Thursday, May 27, 2010

Burdock Root

Wild food is not just a garnish! Yes, the vast majority of edible plants offer nutritious but low-calorie supplements to the otherwise domesticated palatte. They are greens or flowers, tasty but often unsatisfying as a whole meal on their own. Not so the burdock root, or roots in general. Roots and tubers can be organs of energy storage for plants. This is especially true for plants that are biennials, plants that live for two growing season. These plants have an elegant evolutionary strategy. They spend their first year packing away energy the way that a college student might put away money during a summer break. Then the plant will spend all of that energy in a bid for reproductive success, usually by sending up a tall, potent flower. You've no doubt eaten plants that use this strategy, plants like the carrot.

When you eat a carrot, you are basically robbing the college student on their way to school; you are taking the plants stored energy before it can spend it. (This mercenary activity is the way that your ancestors got enough calories to bear offspring.) My metaphor is made with tongue in cheek, but it does serve two purposes.
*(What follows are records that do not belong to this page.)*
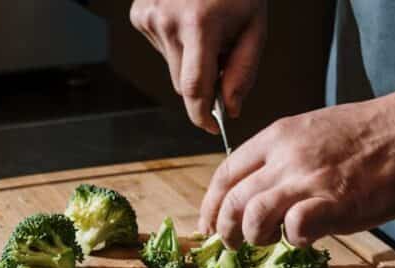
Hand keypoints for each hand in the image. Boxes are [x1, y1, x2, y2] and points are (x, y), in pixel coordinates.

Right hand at [130, 0, 266, 132]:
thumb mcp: (254, 27)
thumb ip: (244, 73)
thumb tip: (230, 109)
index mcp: (199, 25)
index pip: (193, 90)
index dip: (202, 115)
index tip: (211, 127)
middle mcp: (167, 21)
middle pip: (183, 84)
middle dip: (203, 84)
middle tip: (222, 58)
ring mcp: (149, 16)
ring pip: (172, 69)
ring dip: (190, 62)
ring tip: (205, 31)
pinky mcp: (139, 14)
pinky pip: (162, 50)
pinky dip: (177, 46)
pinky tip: (188, 22)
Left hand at [199, 70, 394, 246]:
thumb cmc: (372, 136)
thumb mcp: (316, 134)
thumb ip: (289, 161)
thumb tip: (272, 197)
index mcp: (278, 136)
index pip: (226, 174)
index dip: (212, 205)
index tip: (210, 225)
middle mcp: (285, 156)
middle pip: (232, 201)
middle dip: (227, 231)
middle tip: (235, 246)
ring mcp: (308, 179)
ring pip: (253, 218)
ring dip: (256, 239)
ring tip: (271, 242)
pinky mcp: (333, 203)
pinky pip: (294, 229)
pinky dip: (295, 240)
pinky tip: (308, 238)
First is a reminder about how important it is to gather roots mindfully. They have a big impact on a plant population. Roots should be taken with gratitude and moderation. Second, biennial roots are best gathered at the time after the energy has been stored but before it has been spent. That means after the first growing season, but before the second.

We had not eaten burdock roots before, but our good friends Rebecca and Ben have. Rebecca showed us the ropes. She prefers to dig them from the loosened soil of a fallow garden with a turning fork. We found that both the inner and outer parts of the root were edible (Sam Thayer again). The sweet and nutty flavor was excellent, and I found that I prefer them, like my carrots, well cooked.


  1. are there recipes anywhere for cooking burdock?

  2. Sorry Nikki,
    We don't have any on our blog. We're relatively new to it and have not experimented extensively. Check out some of the blogs on our blogroll. They're bound to have something.